The Scottie raced across the marble floor yapping madly; the vulture, hissing, stretched out her fearsome wings and back-flapped from the mess of adman. The Scottie leapt to snap the meaty titbit from Prometheus’s fingers — ‘Tap!’ The steel frame of Zeus’s penthouse shuddered, then shrank. And why, thought Prometheus, haven’t I noticed before now that here in Zeus’s own home, there’s no branded thing? ‘Tap!’ The half-naked man bending over to pet the cute puppy — at least, that’s what any lazy viewer would think, seeing this single image graven for all eternity. ‘Tap!’ It would’ve been so reassuring to have been able to think of it all as a myth, a fable or a dream, but, as Neil Bolton’s portentous voice-over came rolling upriver — ‘Give your dog Scottie’s Liver Treats and show him you love him as much as he loves you’ — Prometheus was gnawed at by the most excruciating end-line conceivable.

It was all an advert.

Birdy Num Num

What’s my name? My name is legion, for I — we — are many. Many and colourless. I’m in him — and her, and them; I’m in some of those over there, the ones shopping for travel adaptors in Dixons. The pair of semi-whores — squeaking on high stools in leather skirts, eating caviar with their sour daddy at the granite lip of the seafood bar — I’m far deeper in them than he’ll ever be. As for that one, I’m most definitely in him, I’m loaded into him, the windy horse of a cleaner who, emaciated in his worn blue-denim fatigues, is invisible to these fervent believers in universal healthcare: the African, pulling his cartload of bleach and plastic bags from one village-sized toilet to the next.
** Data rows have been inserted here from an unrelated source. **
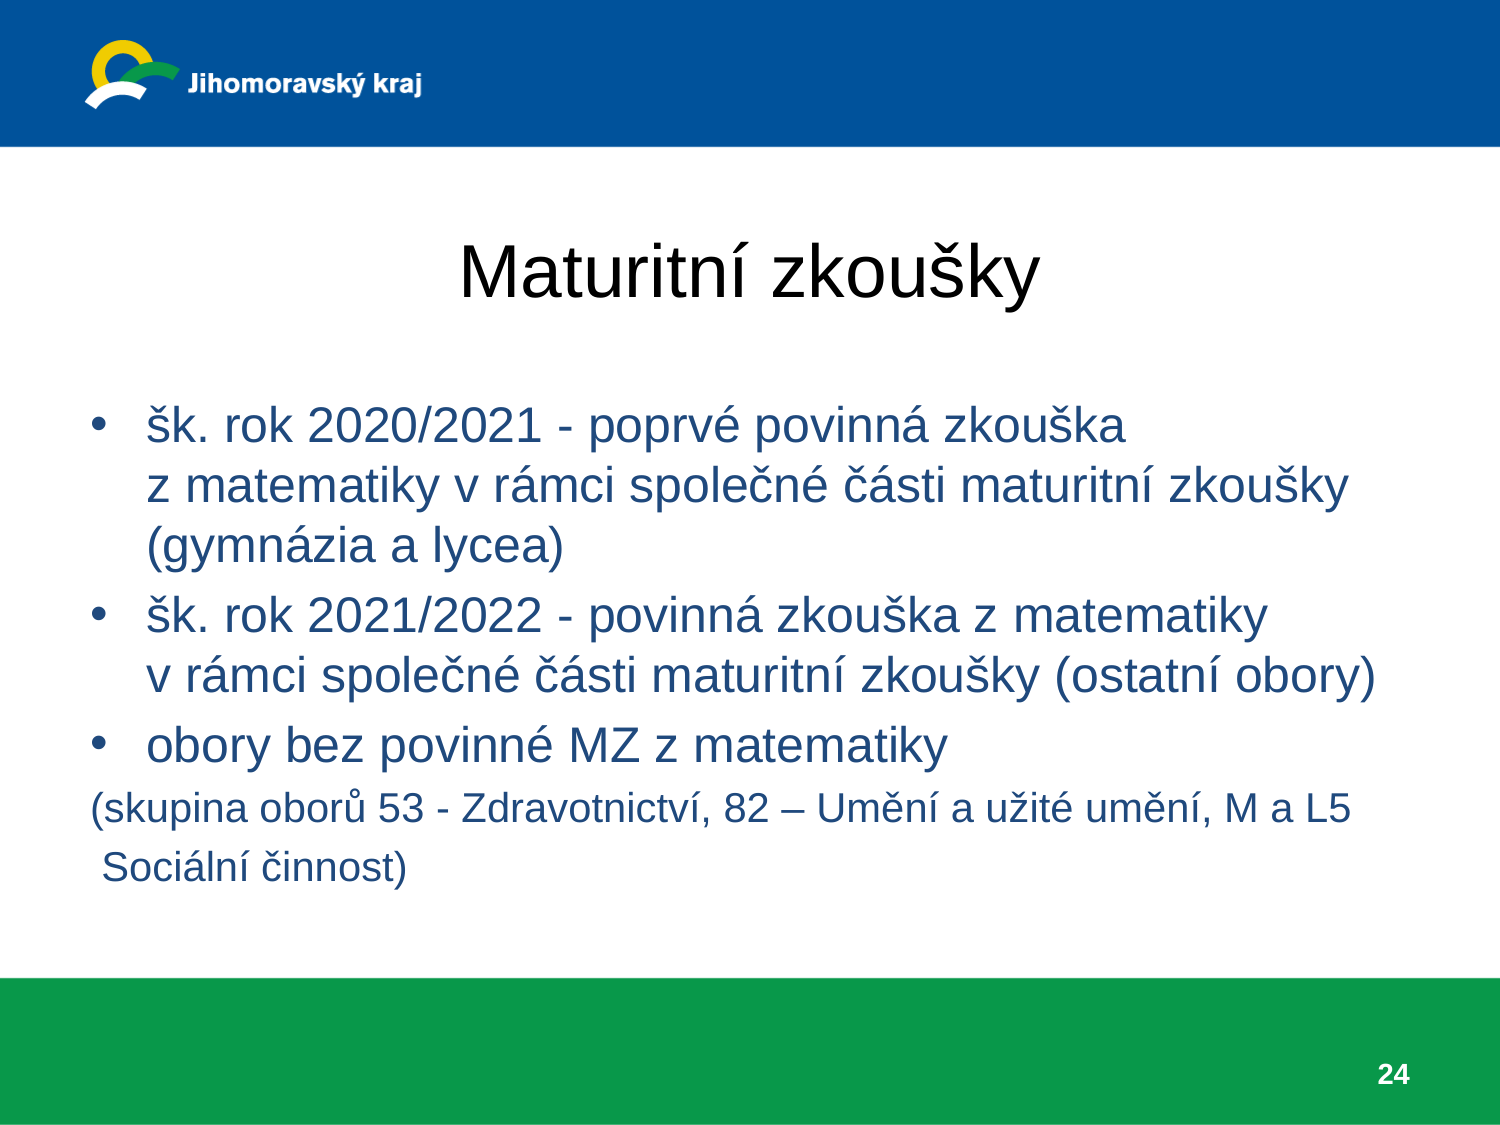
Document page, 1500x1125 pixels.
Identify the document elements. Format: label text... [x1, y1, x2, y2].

slide_number 24 [1074, 1042, 1425, 1103]
picture [0, 0, 1500, 1125]
list šk. rok 2020/2021 - poprvé povinná zkouška z matematiky v rámci společné části maturitní zkoušky (gymnázia a lycea) šk. rok 2021/2022 - povinná zkouška z matematiky v rámci společné části maturitní zkoušky (ostatní obory) obory bez povinné MZ z matematiky (skupina oborů 53 - Zdravotnictví, 82 – Umění a užité umění, M a L5 Sociální činnost) [74, 385, 1426, 953]
title Maturitní zkoušky [74, 173, 1426, 362]
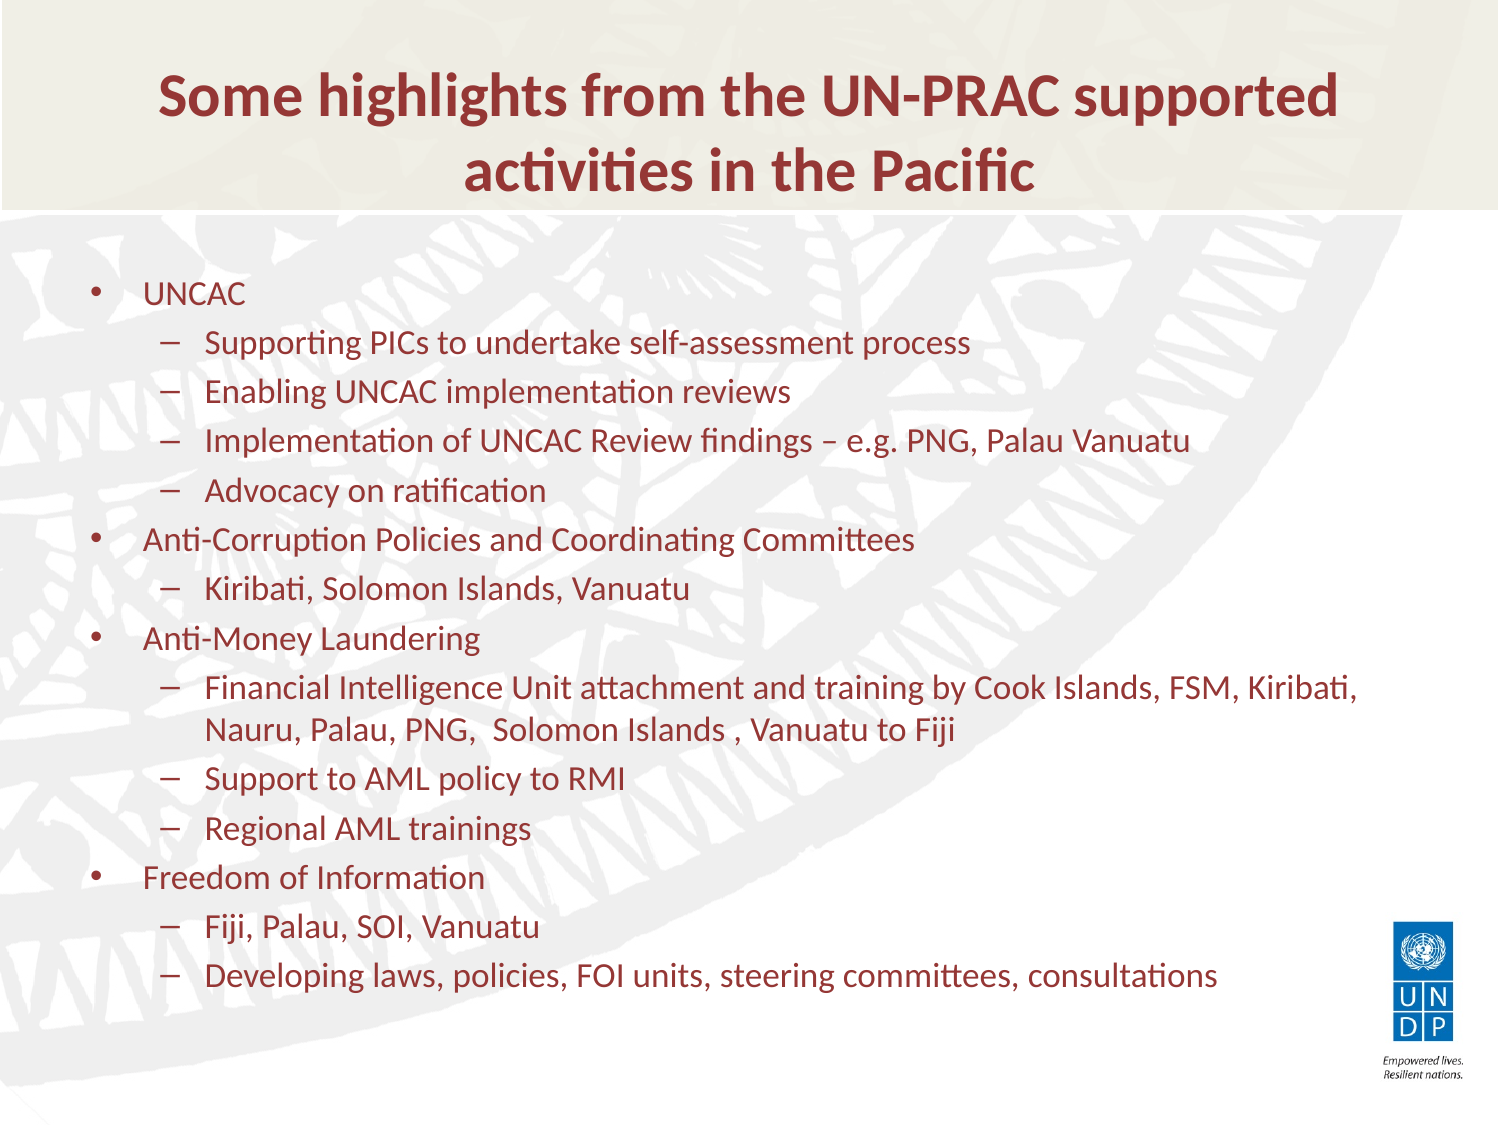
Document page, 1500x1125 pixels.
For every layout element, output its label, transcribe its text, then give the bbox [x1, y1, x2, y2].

title Some highlights from the UN-PRAC supported activities in the Pacific [75, 45, 1425, 213]
picture [1374, 912, 1472, 1088]
list UNCAC Supporting PICs to undertake self-assessment process Enabling UNCAC implementation reviews Implementation of UNCAC Review findings – e.g. PNG, Palau Vanuatu Advocacy on ratification Anti-Corruption Policies and Coordinating Committees Kiribati, Solomon Islands, Vanuatu Anti-Money Laundering Financial Intelligence Unit attachment and training by Cook Islands, FSM, Kiribati, Nauru, Palau, PNG, Solomon Islands , Vanuatu to Fiji Support to AML policy to RMI Regional AML trainings Freedom of Information Fiji, Palau, SOI, Vanuatu Developing laws, policies, FOI units, steering committees, consultations [75, 262, 1425, 1005]
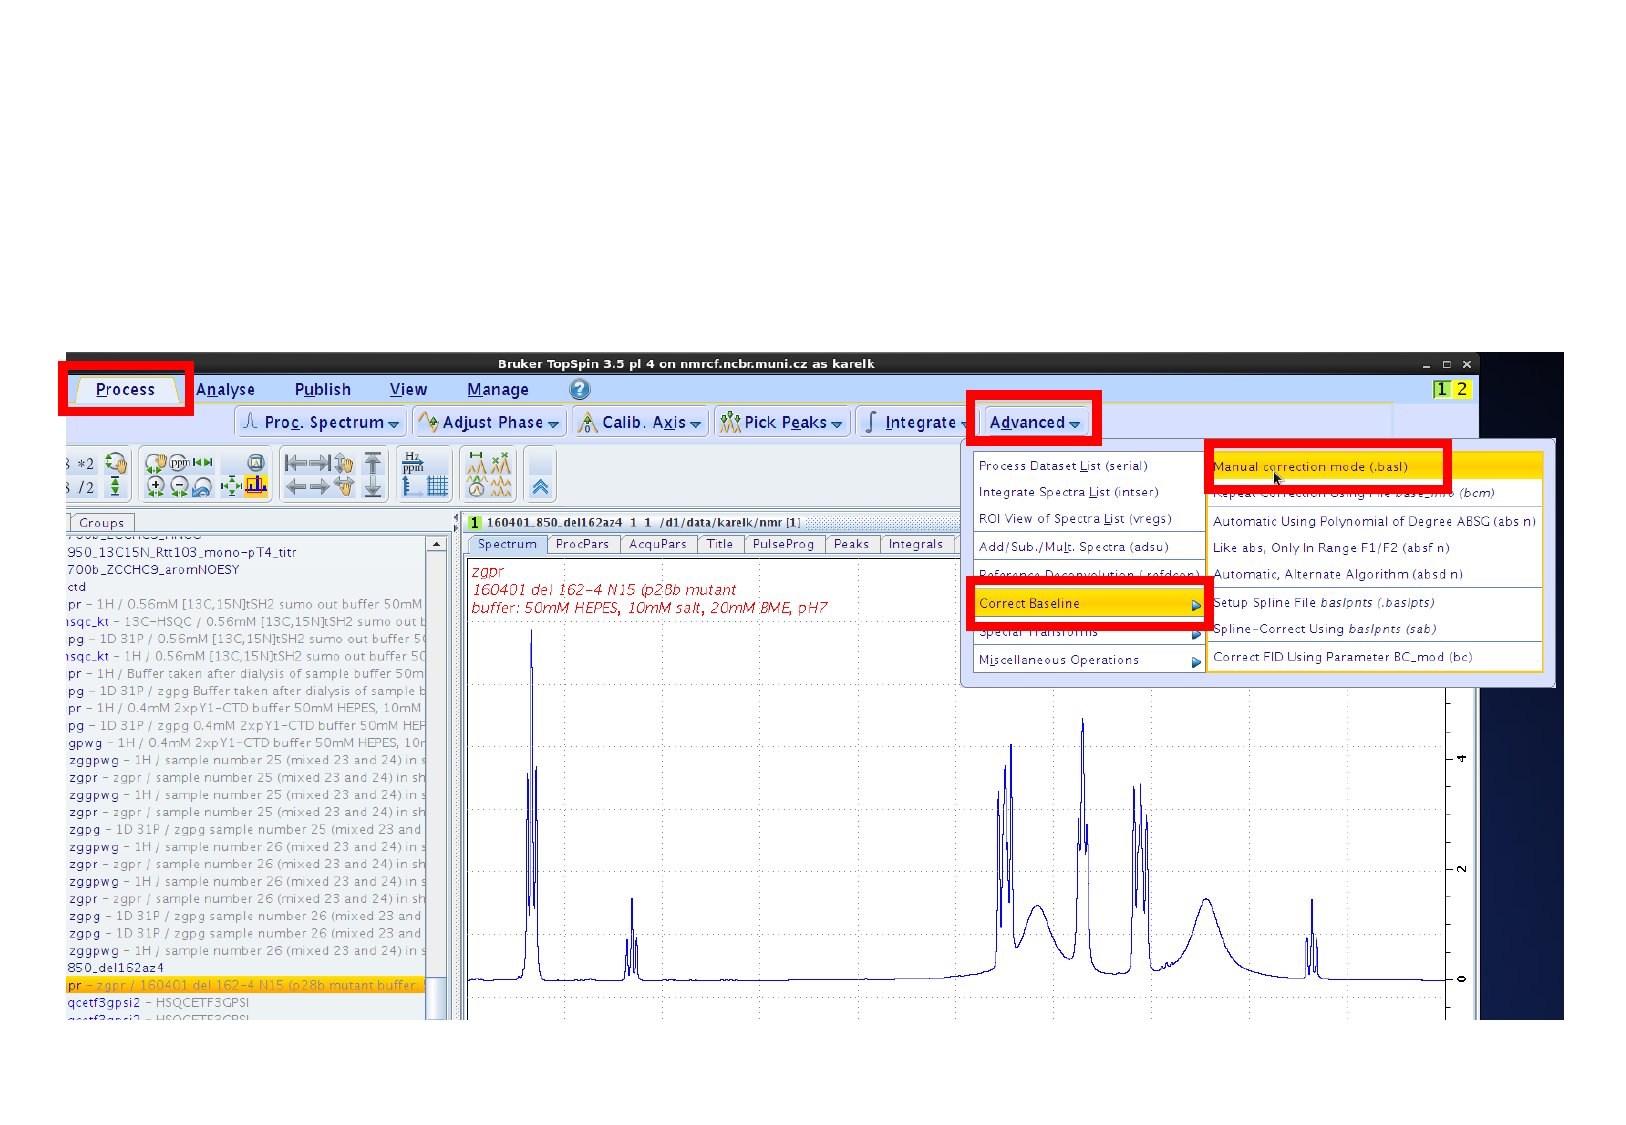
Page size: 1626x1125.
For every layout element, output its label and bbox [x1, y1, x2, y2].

picture [66, 352, 1564, 1020]
text_box [62, 365, 66, 412]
I am not death, for death has no persona; death is only an absence — not even a mask. True, for some I am death’s helpmeet, but I’m not a psychopath, only a cytopath. I, too, am alive. I, too, have feelings — ethics as well. If I am known at all, it’s by my effects rather than my causes; in this I am antithetical to humans’ gods. Be that as it may, I am powerful, I am ancient, I am constantly changing, and I — we — are, if not omniscient, privy to a lot.

Y’know, some bio-theologians think I’m the First Cause, a primitive form of all the life on this dirt ball — that every animal evolved from an organism like me; others take the contrary view, that I — we — are fallen angels, cast out from the heaven of advancement, deselected and so become parasitic and unsexed.